• Directions
Quote the material below word for word, omitting the pictures.

==== Data extracts

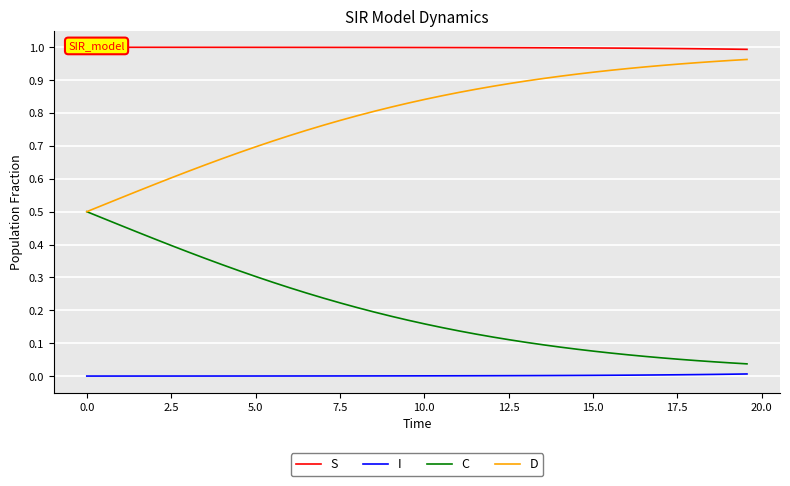

True or false: I and D cross at least once.

False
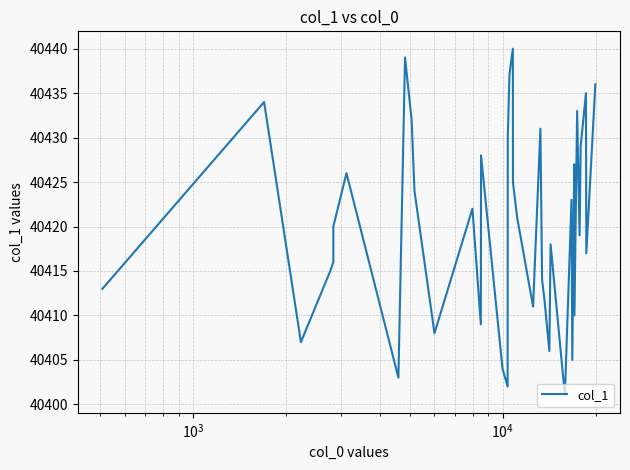

What is the minimum value shown in the chart?

40401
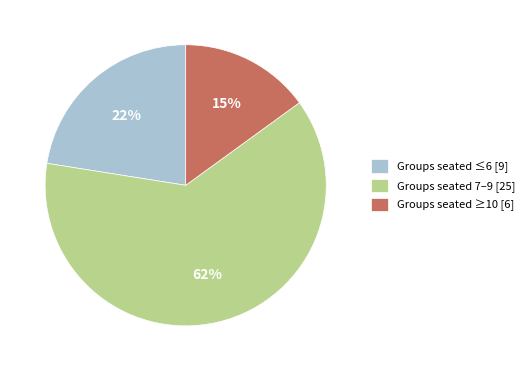

Which category has the biggest portion of the pie?

Groups seated 7–9 [25]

========

• Solution to the problem
True or false: I and D cross at least once.

False

What is the minimum value shown in the chart?

40401

Which category has the biggest portion of the pie?

Groups seated 7–9 [25]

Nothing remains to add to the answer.